Update the stretch of the listing from the line containing "class: Insecta" through its end, replacing "common name" with "vernacular name" and leaving everything else as it is.

#### RECORDS FOR THE TASK:
================

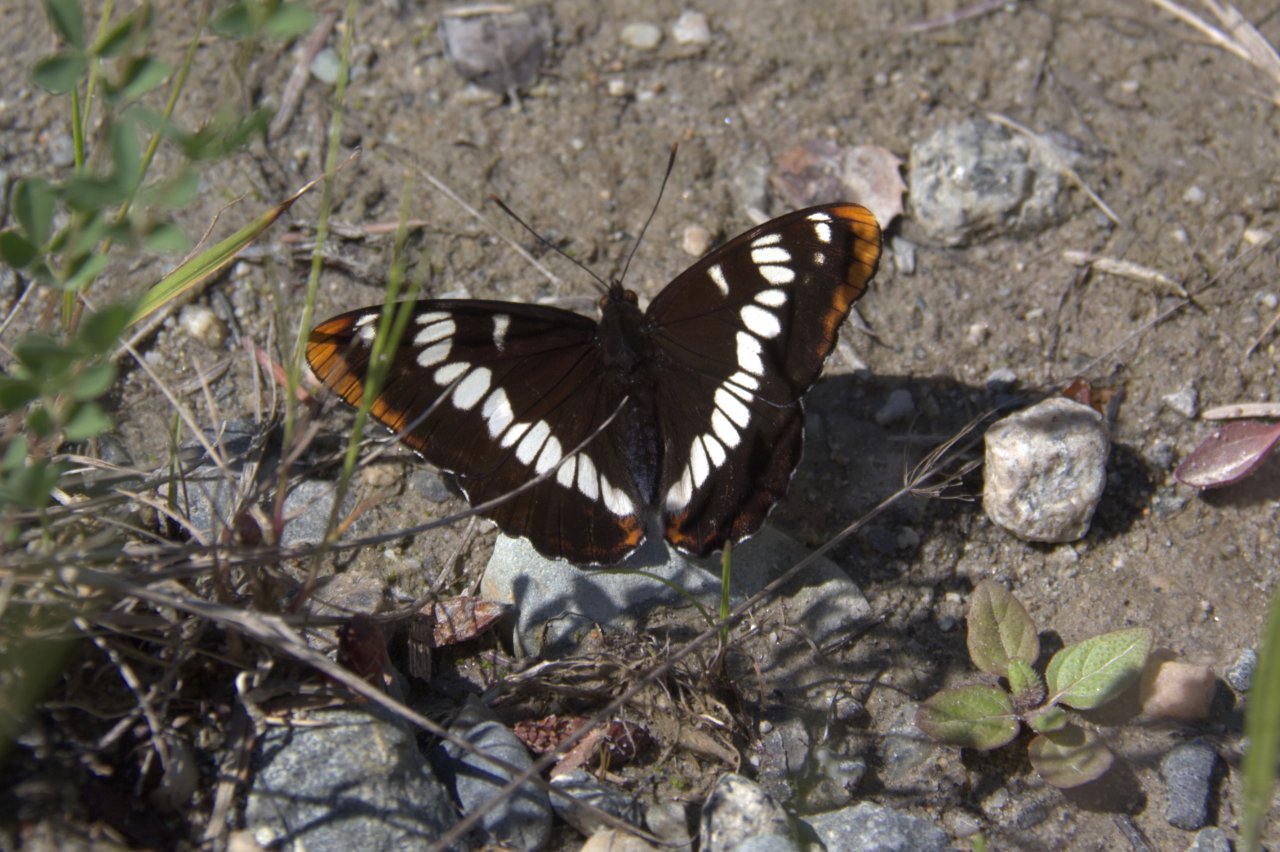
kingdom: Animalia
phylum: Arthropoda
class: Insecta
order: Lepidoptera
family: Nymphalidae
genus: Limenitis
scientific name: Limenitis lorquini
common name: Lorquin's Admiral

================

#### WRITTEN ANSWER:
class: Insecta
order: Lepidoptera
family: Nymphalidae
genus: Limenitis
scientific name: Limenitis lorquini
vernacular name: Lorquin's Admiral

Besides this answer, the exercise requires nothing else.